**DATA IN THIS EXERCISE:**

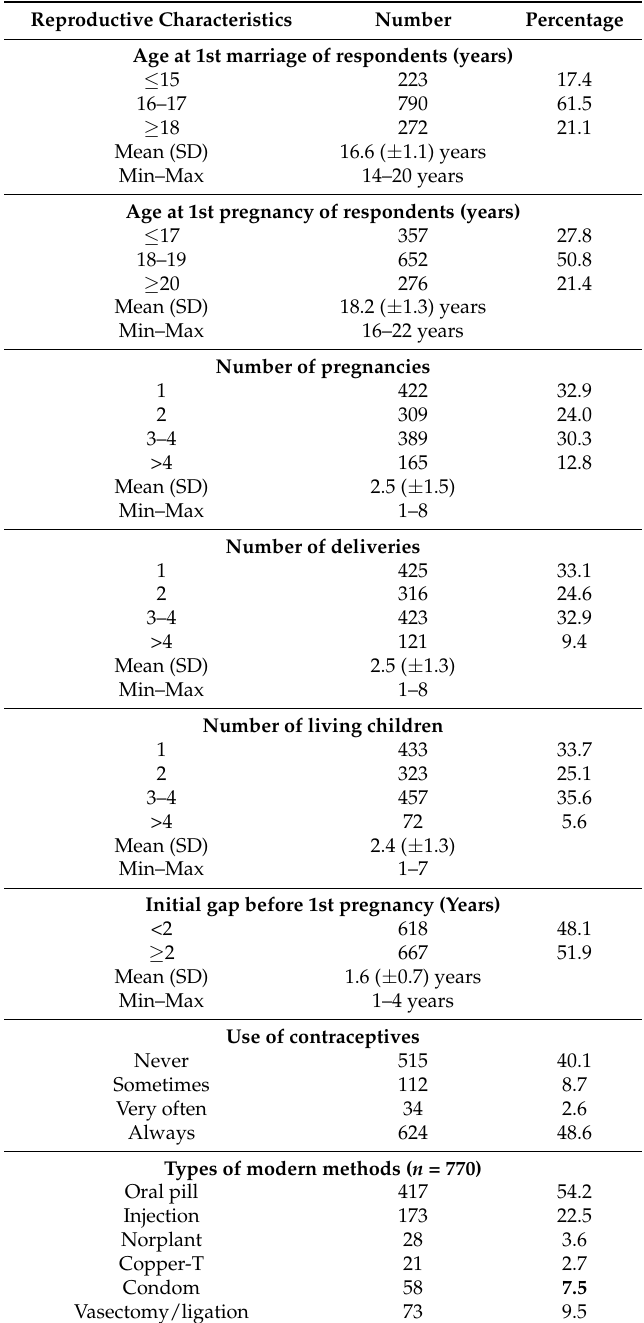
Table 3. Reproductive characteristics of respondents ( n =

* * *

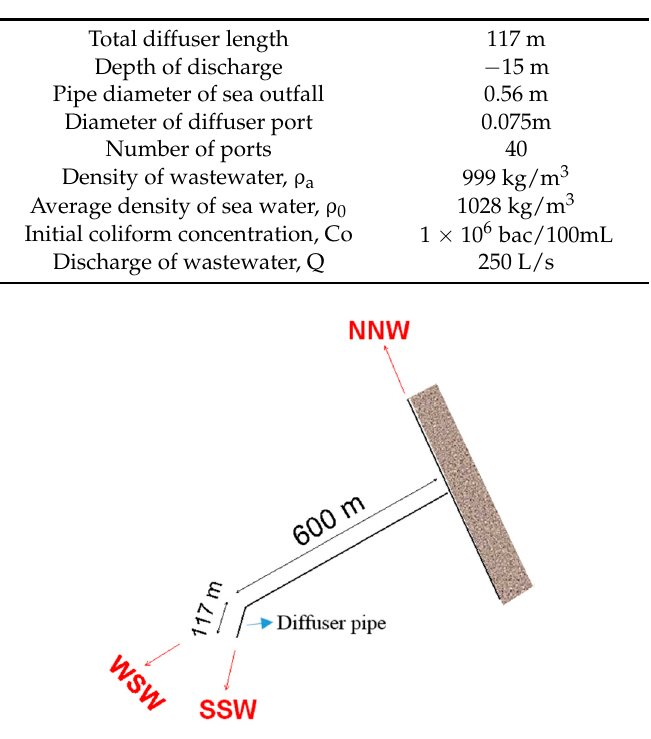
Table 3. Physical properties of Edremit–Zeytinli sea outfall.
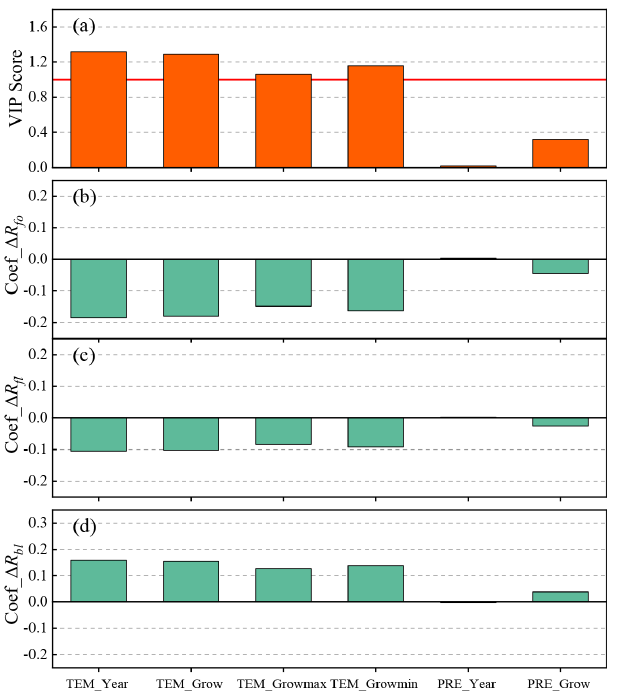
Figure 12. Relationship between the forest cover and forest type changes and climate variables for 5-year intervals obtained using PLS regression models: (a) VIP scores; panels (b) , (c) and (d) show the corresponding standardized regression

**WHAT IS REQUIRED:**
For this task, return exactly the stretch of the listing above from the line with "Table 3. Physical" through the line with "Figure 12. Relationship", inclusive and without pictures.

**SOLUTION:**
Table 3. Physical properties of Edremit–Zeytinli sea outfall.
Figure 12. Relationship between the forest cover and forest type changes and climate variables for 5-year intervals obtained using PLS regression models: (a) VIP scores; panels (b) , (c) and (d) show the corresponding standardized regression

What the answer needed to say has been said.